Petition over deportation of brothers
29 August 2018, 15:22 | Updated: 29 August 2018, 15:30
Dozens of school friends joined two teenager brothers to hand in an 85,000-signature petition to the Home Office to prevent their deportation to Pakistan.
Somer Umeed Bakhsh, 15, and his brother Areeb, 13, have lived in Glasgow with their parents Maqsood and Parveen since their family fled Pakistan in 2012 when their father was subjected to death threats due to his Christian faith.
The UK Government has repeatedly rejected the family's plea for asylum, largely because officials do not believe they would be at risk in Pakistan where blasphemy carries the death penalty.
Almost 85,000 people have signed a petition calling on the Home Office not to deport the family, who are being supported by the Church of Scotland.
Somer, who wants to be an astrophysicist, recently got six As and a B in his National 5 exams at Springburn Academy in Glasgow.
Dozens of pupils from the school joined the boys at the Home Office depot in Glasgow on Wednesday to show their support for the petition.
Some carried homemade banners reading "We stand with Somer and Areeb" and "Hear our voices we are future of Scotland".
Somer said: "It's very nice to see so many people actually supporting us and it shows how much they care."
Areeb said: "I think this will change things because you can't ignore 85,000 people.
"All these people are Scottish and they clearly want us to stay here so you can't ignore them."
MP Paul Sweeney and Moderator of the General Assembly of the Church of Scotland Rev Susan Brown handed over the petition with Possilpark Parish Church members also in attendance to show their support to the family.
The boys' father said they would not be safe if forced to return to Pakistan.
Mr Bakhsh, 50, said: "For Christians in my country you face discrimination and uncertainty.
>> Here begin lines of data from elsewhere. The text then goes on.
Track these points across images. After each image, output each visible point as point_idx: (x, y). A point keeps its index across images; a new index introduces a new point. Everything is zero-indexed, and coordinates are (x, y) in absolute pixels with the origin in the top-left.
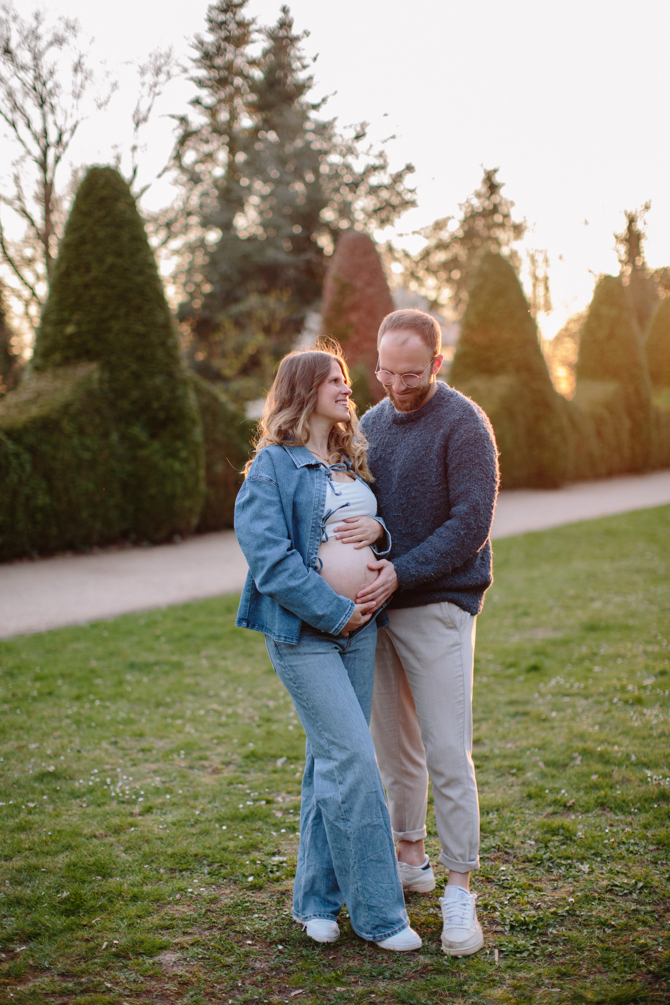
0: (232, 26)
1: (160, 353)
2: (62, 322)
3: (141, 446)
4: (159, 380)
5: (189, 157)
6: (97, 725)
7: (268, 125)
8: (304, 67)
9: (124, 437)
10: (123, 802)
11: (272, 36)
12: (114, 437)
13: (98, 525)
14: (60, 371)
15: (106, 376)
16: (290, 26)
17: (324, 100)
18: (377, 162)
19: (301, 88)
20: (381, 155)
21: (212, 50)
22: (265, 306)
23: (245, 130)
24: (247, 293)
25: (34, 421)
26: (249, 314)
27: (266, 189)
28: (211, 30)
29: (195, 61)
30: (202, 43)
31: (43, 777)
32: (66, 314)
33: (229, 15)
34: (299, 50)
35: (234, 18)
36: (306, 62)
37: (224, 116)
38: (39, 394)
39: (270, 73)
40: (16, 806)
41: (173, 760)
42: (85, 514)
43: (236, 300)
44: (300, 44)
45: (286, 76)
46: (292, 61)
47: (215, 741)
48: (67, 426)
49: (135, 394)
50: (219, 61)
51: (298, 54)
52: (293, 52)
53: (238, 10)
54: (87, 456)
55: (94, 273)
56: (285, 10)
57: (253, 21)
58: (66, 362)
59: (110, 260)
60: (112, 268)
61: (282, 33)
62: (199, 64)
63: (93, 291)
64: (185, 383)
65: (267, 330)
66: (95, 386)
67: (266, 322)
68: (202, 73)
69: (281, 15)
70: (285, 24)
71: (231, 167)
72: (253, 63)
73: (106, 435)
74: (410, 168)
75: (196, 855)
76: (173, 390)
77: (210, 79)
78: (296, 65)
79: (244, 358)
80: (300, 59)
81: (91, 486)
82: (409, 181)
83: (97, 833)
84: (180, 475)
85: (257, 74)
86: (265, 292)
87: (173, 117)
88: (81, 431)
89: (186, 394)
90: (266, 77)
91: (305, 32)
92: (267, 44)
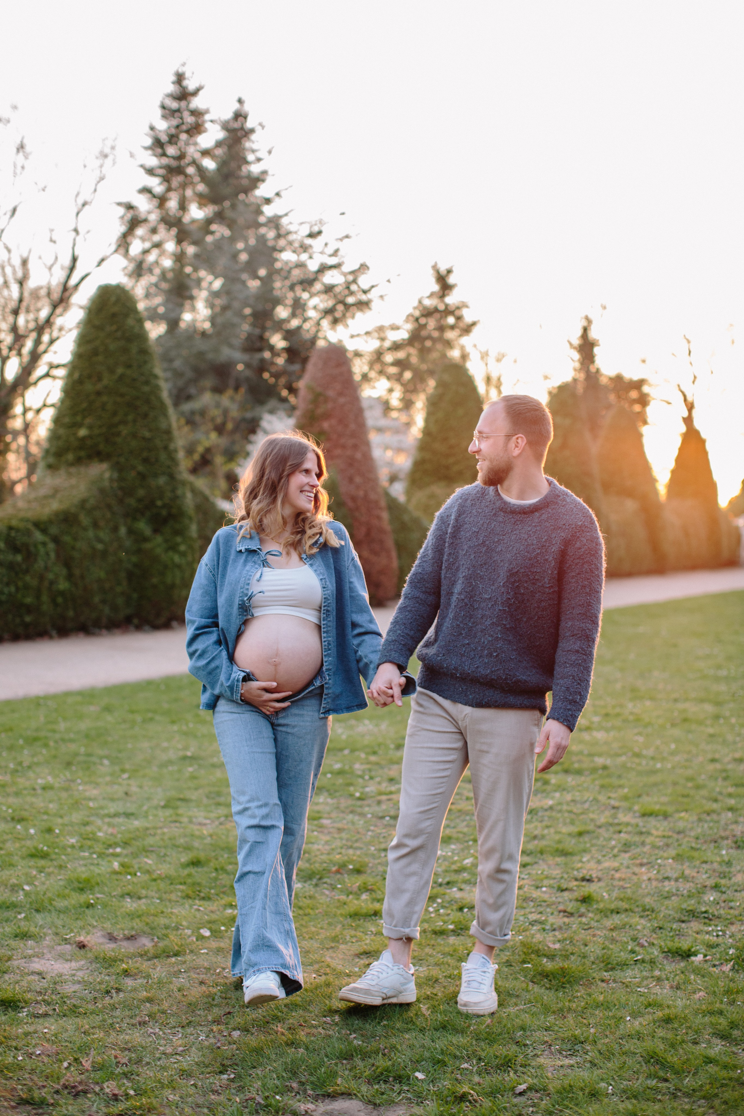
0: (186, 115)
1: (163, 456)
2: (76, 425)
3: (146, 540)
4: (162, 481)
5: (136, 247)
7: (219, 217)
8: (259, 160)
9: (131, 531)
11: (225, 126)
12: (123, 531)
13: (107, 610)
14: (73, 470)
15: (116, 475)
16: (245, 118)
17: (278, 194)
18: (332, 261)
19: (256, 181)
20: (335, 254)
21: (164, 138)
22: (218, 405)
23: (194, 221)
24: (201, 391)
25: (57, 514)
26: (203, 413)
27: (218, 284)
28: (164, 117)
29: (146, 148)
30: (152, 128)
32: (79, 418)
33: (183, 104)
34: (253, 142)
35: (188, 106)
36: (259, 154)
37: (173, 204)
38: (56, 491)
39: (223, 164)
42: (97, 599)
43: (189, 398)
44: (253, 137)
45: (239, 168)
46: (247, 153)
48: (85, 520)
49: (141, 493)
50: (171, 151)
51: (254, 146)
52: (247, 145)
53: (192, 98)
54: (100, 546)
55: (105, 382)
56: (240, 101)
57: (207, 111)
58: (78, 461)
59: (120, 370)
60: (121, 377)
61: (236, 125)
62: (150, 152)
63: (105, 398)
64: (184, 483)
65: (220, 429)
66: (106, 484)
67: (219, 420)
68: (153, 161)
69: (236, 106)
70: (239, 116)
71: (179, 258)
72: (206, 153)
73: (115, 529)
74: (364, 267)
76: (174, 490)
77: (161, 168)
78: (250, 157)
79: (196, 457)
80: (253, 151)
81: (102, 575)
82: (364, 281)
84: (179, 566)
85: (209, 164)
86: (218, 390)
87: (119, 204)
88: (95, 525)
89: (184, 494)
90: (219, 170)
91: (260, 124)
92: (221, 135)
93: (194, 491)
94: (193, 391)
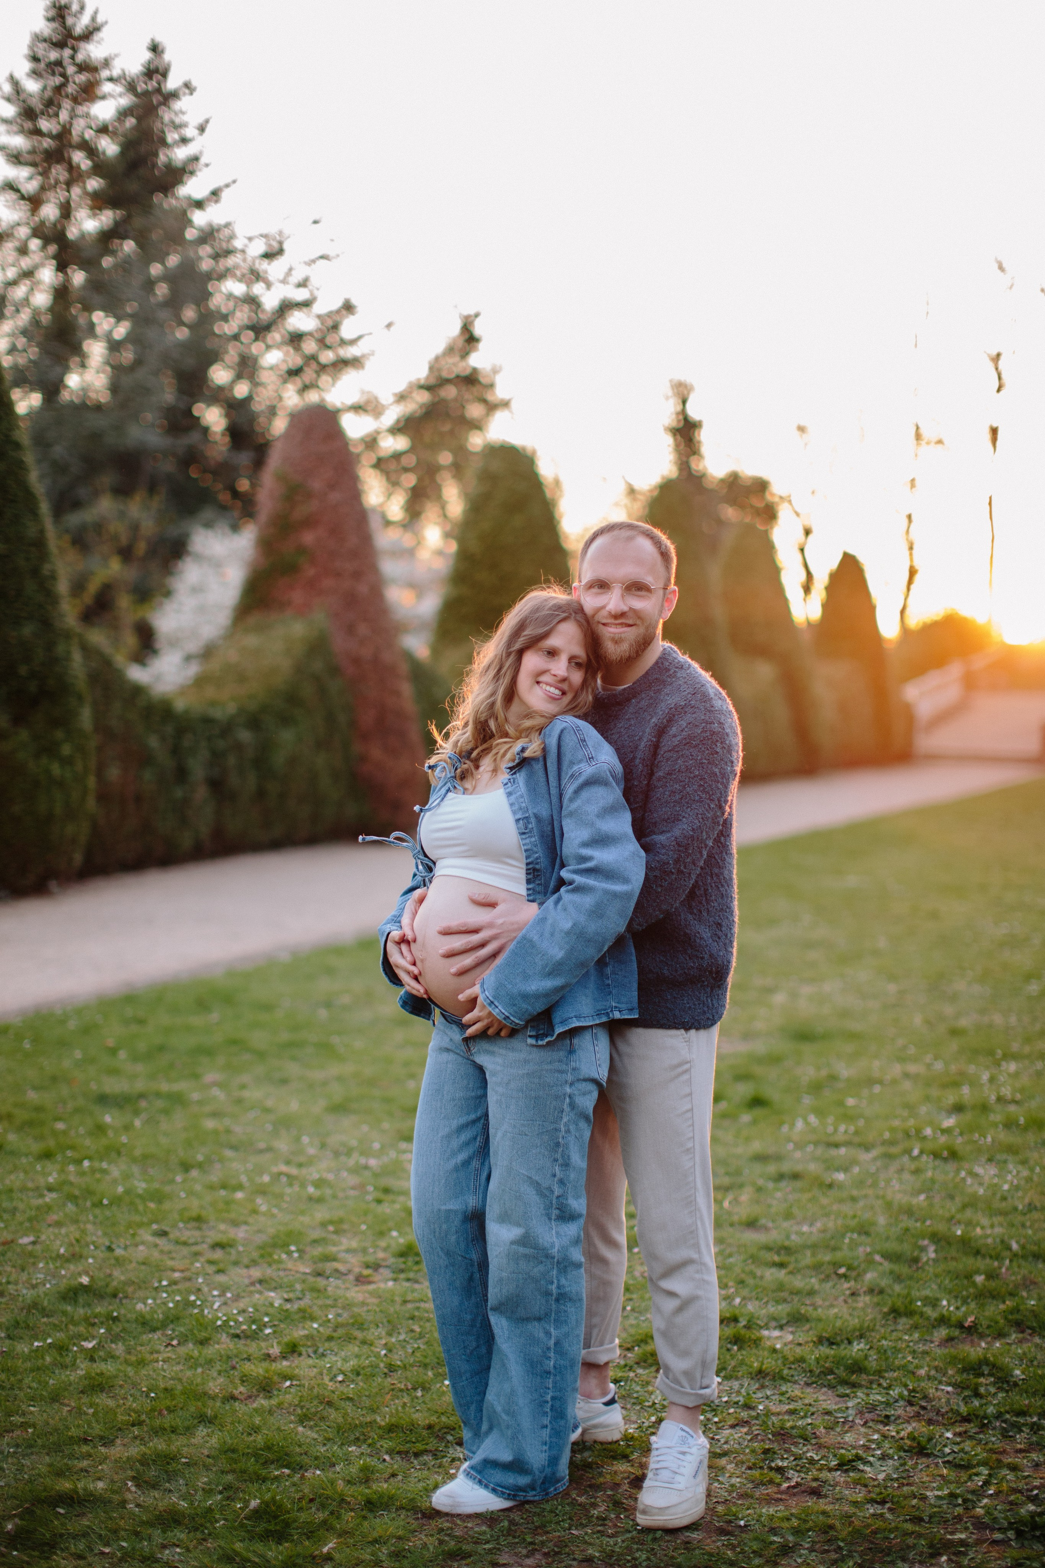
0: (71, 70)
1: (30, 586)
4: (28, 630)
6: (111, 1204)
7: (123, 228)
8: (184, 141)
10: (237, 1336)
11: (132, 87)
16: (165, 75)
17: (215, 194)
18: (301, 295)
19: (180, 173)
20: (303, 284)
21: (38, 106)
22: (122, 515)
23: (83, 236)
24: (96, 494)
26: (99, 527)
27: (121, 331)
28: (36, 73)
29: (9, 122)
30: (19, 92)
31: (73, 1294)
33: (67, 52)
34: (176, 114)
35: (72, 58)
36: (187, 133)
37: (50, 211)
39: (128, 148)
40: (61, 1348)
41: (280, 1262)
43: (77, 505)
44: (177, 105)
45: (155, 152)
46: (165, 130)
47: (331, 1228)
50: (48, 124)
51: (178, 118)
52: (166, 116)
53: (80, 45)
56: (155, 48)
57: (107, 63)
61: (150, 86)
62: (15, 127)
64: (68, 635)
65: (126, 554)
67: (124, 540)
68: (18, 141)
69: (149, 56)
70: (155, 71)
71: (61, 293)
72: (103, 130)
74: (348, 307)
75: (430, 1427)
76: (49, 647)
77: (32, 152)
78: (172, 136)
79: (88, 598)
80: (177, 127)
82: (348, 328)
83: (236, 1392)
84: (60, 783)
85: (109, 147)
86: (123, 491)
89: (69, 652)
90: (123, 153)
91: (187, 85)
92: (125, 101)
93: (87, 649)
94: (82, 492)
We were threatened by different extremist groups and I didn't want my children to stay there where that threat is always hanging above so I applied for asylum.
"We lived in 14 cities in two years before coming here. The Home Office say there are safe places in Pakistan but I have lived it and I know we would not be safe. They are reading about it in books or whatever but I have the primary information and we cannot live there.
"Family and friends have been targeted wherever they have been."
Rev Brown said: "They have had the odds stacked against them for more than six years but despite all that they have played a full part in the life of the local church and community.
"People are here because they are such a lovely family and despite not having very much at all because they are in the asylum process, they have given so much to their community and that's reflected in the number of folks who have turned up today."
Mr Sweeney called on the Home Office to review the asylum process.
"It would seem really cruel to dispatch them to a country where not only would they face persecution for their religious beliefs but it's also an entirely foreign country to them now, the boys have been here for their formative years," the Labour MP said.
"Fundamentally there needs to be an element of compassion put back into the Home Office processes.
"The asylum process is taking way too long and it's also putting the onus on individuals to prove that they have been persecuted when often the capacity to provide evidence is very difficult because they have just fled the country with the clothes of their back.
"I think the Home Office needs to take a more cooperative and compassionate view of the circumstances that people have fled to this country in and give people better support to make their cases."
Bob Doris, MSP for Maryhill and Springburn, who has also taken up the family's case with the Home Office, said: "The backing given to Somer, Areeb and their parents has been both emphatic and heart-warming.
"The family would face both great distress and be in danger if returned to Pakistan and it would also be a loss to Scotland.
"With this petition in defence of Somer and Areeb the UK has the opportunity to do the right thing and start to gain some credibility on asylum policy."